A chunking engine allows one to specify a smaller chunk size for more possibilities. What we can do is have workers append to a local string variable. Upon completing the chunk, workers write the buffer to the target file. This works out quite well, further reducing the overall time. This rid of the time taken before and after W.R.T. temp dirs/files creation, reading, and cleanup.
Why smaller chunk size? Workers append to a local string variable for this demonstration. A greater chunk size also means greater memory consumption, potentially.
Making this possible is MCE::Relay (for orderly) or MCE::Mutex (unorderly). Not seeing all CPU cores at 100% utilization? That's because workers now cooperate orderly or serially when appending to the target file. Please no need to spin 4,000+ workers or beyond the physical limit of the box. That's really unnecessary.

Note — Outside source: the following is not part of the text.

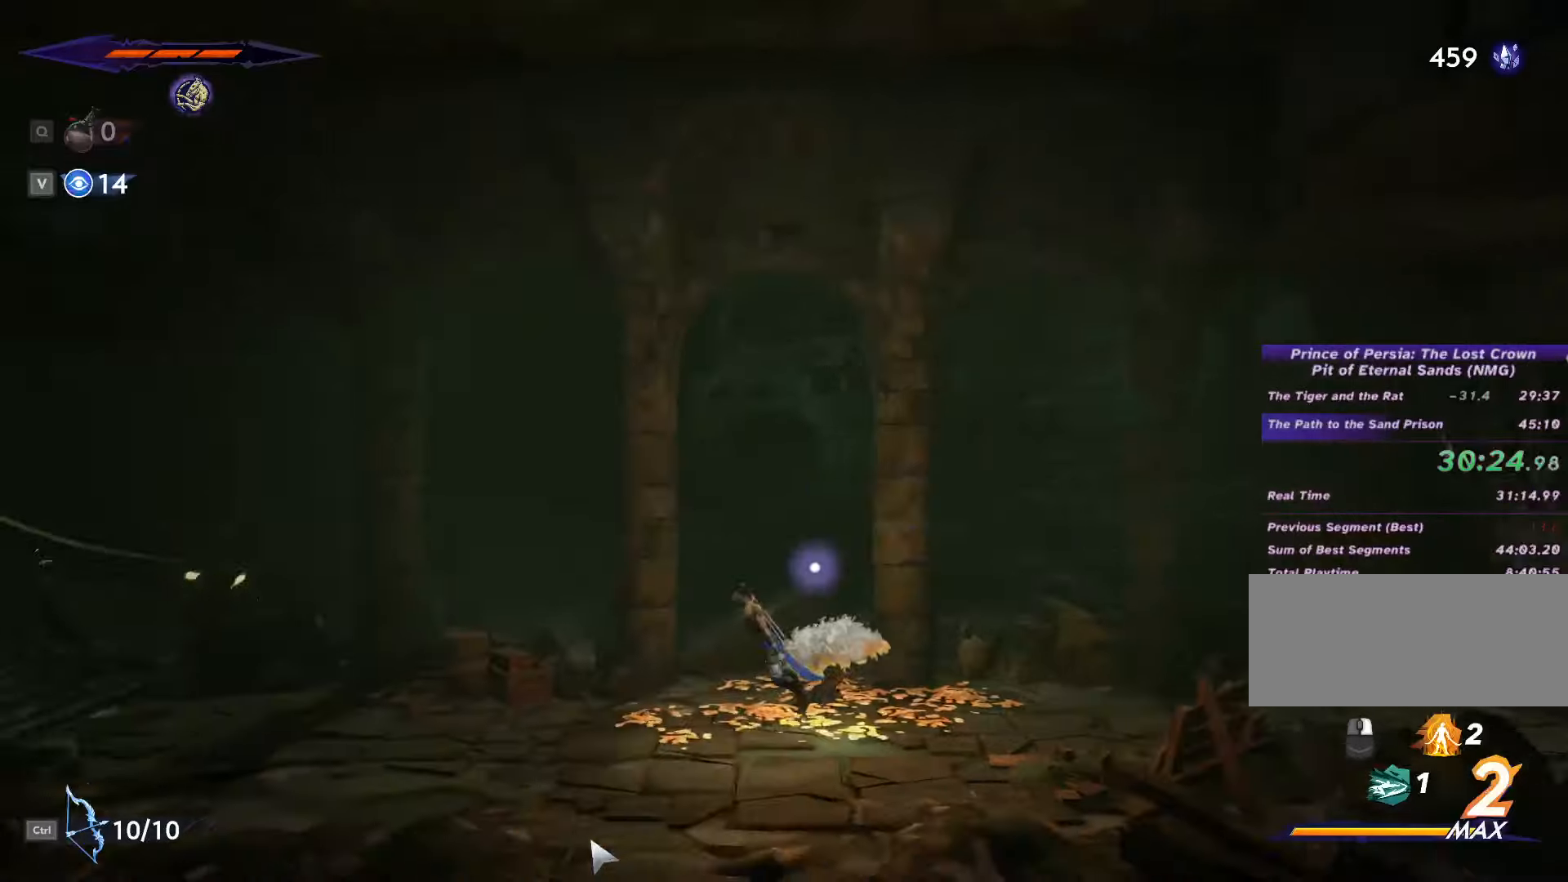
{"keys": ["a", "space"], "mouse": [], "events": [[33, "space", "down"], [67, "shift_l", "up"], [133, "shift_l", "down"], [133, "space", "up"], [167, "space", "down"], [200, "shift_l", "up"], [267, "shift_l", "down"], [267, "space", "up"], [300, "space", "down"], [333, "shift_l", "up"], [400, "space", "up"], [433, "shift_l", "down"], [467, "shift_l", "up"], [467, "space", "down"]]}
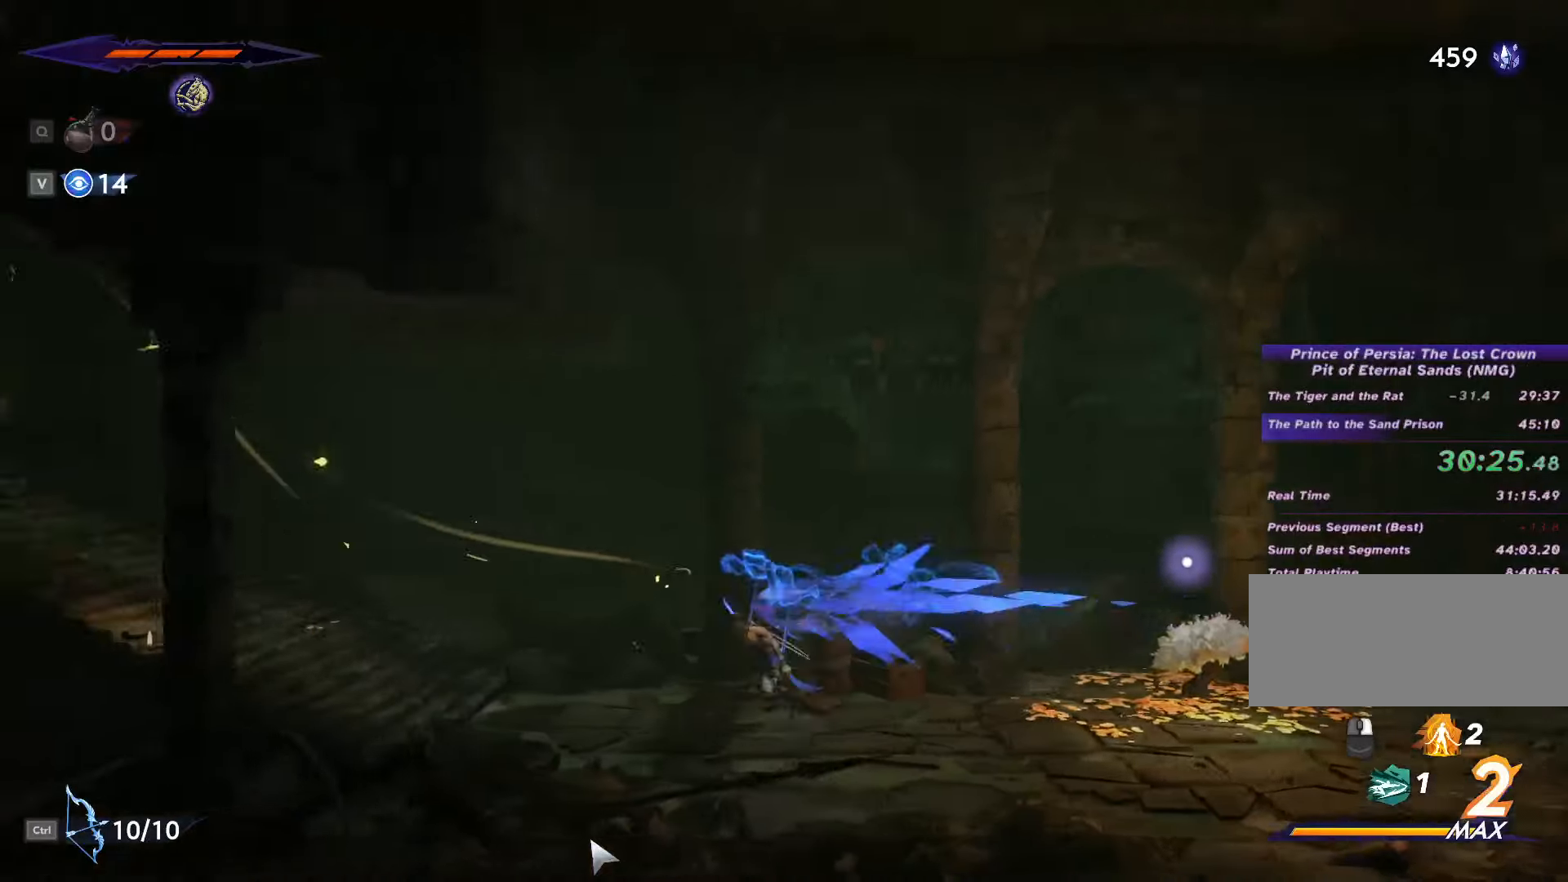
{"keys": ["a", "shift_l"], "mouse": [], "events": [[33, "space", "up"], [67, "shift_l", "down"], [133, "shift_l", "up"], [133, "space", "down"], [200, "shift_l", "down"], [200, "space", "up"], [267, "shift_l", "up"], [267, "space", "down"], [333, "shift_l", "down"], [333, "space", "up"], [400, "shift_l", "up"], [400, "space", "down"], [467, "shift_l", "down"], [467, "space", "up"]]}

Look at the time saved. Merging results is now handled by workers versus post-processing, previously taking 31.510 seconds.
# MCE::Relay
$ time ../mario-mceiter2.pl
Parsing 345701 files
maxforks: 64
chunksize: 50
regex: 13.628399
real 0m13.670s
user 11m11.484s
sys 0m 4.739s
# MCE::Mutex
$ time ../mario-mceiter2.pl
Parsing 345701 files
maxforks: 64
chunksize: 50
regex: 12.646211
real 0m12.689s
user 11m28.535s
sys 0m 4.827s
mario-mceiter2.pl
#!/usr/bin/perl
use strict;
use feature qw{ say };
use warnings;
use Env;
use utf8;
use Time::HiRes qw(gettimeofday tv_interval usleep);
use open ':std', ':encoding(UTF-8)';
use MCE::Loop;
use MCE::Mutex;
my $benchmark = 1; # print timings for loops
my $wordfile="data.dat";
truncate $wordfile, 0;
#$|=1;
# substitute whole words
my %whole = qw{
going go
getting get
goes go
knew know
trying try
tried try
told tell
coming come
saying say
men man
women woman
took take
lying lie
dying die
};
# substitute on prefix
my %prefix = qw{
need need
talk talk
tak take
used use
using use
};
# substitute on substring
my %substring = qw{
mean mean
work work
read read
allow allow
gave give
bought buy
want want
hear hear
came come
destr destroy
paid pay
selve self
cities city
fight fight
creat create
makin make
includ include
};
my $re1 = qr{\b(@{[ join '|', reverse sort keys %whole ]})\b}i;
my $re2 = qr{\b(@{[ join '|', reverse sort keys %prefix ]})\w*}i;
my $re3 = qr{\b\w*?(@{[ join '|', reverse sort keys %substring ]})\w*}
+i;
truncate $wordfile, 0;
my $maxforks = 64;
my $chunksize = 50; # keep this small, workers append to string buffe
+r
my $t0 = [gettimeofday];
my $mutex = MCE::Mutex->new;
sub process_files {
my ($mce, $chunk_ref, $chunk_id) = @_;
my $output = "";
while (my $infile = shift @{ $chunk_ref }) {
open my $IN, '<', $infile
or warn("open error: infile"), MCE->last;
while (<$IN>) {
tr/-!"#%&()*',.\/:;?@\[\\\]”_“{’}><^)(|/ /; # no punct "
s/^/ /;
s/\n/ \n/;
s/[[:digit:]]{1,12}//g;
s/w(as|ere)/be/gi;
s{$re2}{ $prefix{lc $1} }g; # prefix
s{$re3}{ $substring{lc $1} }g; # part
s{$re1}{ $whole{lc $1} }g; # whole
$output .= "$_";
}
close $IN;
}
# Choose one: relay (orderly) or mutex (unorderly), but not both.
# MCE::relay {
# open my $OUT, '>>', $wordfile or die "Error opening $wordfil
+e";
# print {$OUT} $output;
# close $OUT;
# };
$mutex->enter(sub {
open my $OUT, '>>', $wordfile or die "Error opening $wordfile"
+;
print {$OUT} $output;
close $OUT;
});
undef $output;
return;
}
sub input_iterator {
my ($filecount, @data);
my $init_data = 1;
return sub {
if ($init_data) {
@data = glob("data-* ??/data-*");
$filecount = scalar @data;
say "Parsing $filecount files"; # okay, zero files
say "maxforks: $maxforks";
say "chunksize: $chunksize";
$init_data = 0;
}
return unless @data;
return splice @data, 0, $chunksize;
};
}
MCE::Loop->init(
chunk_size => $chunksize,
max_workers => $maxforks,
# init_relay => 1, # uncomment, if choosing MCE::relay above
posix_exit => 1,
use_threads => 0, # use emulated fork on Windows
);
MCE::Loop->run(\&process_files, input_iterator());
MCE::Loop->finish;
my $elapsed = tv_interval($t0);
print "regex: $elapsed\n" if $benchmark;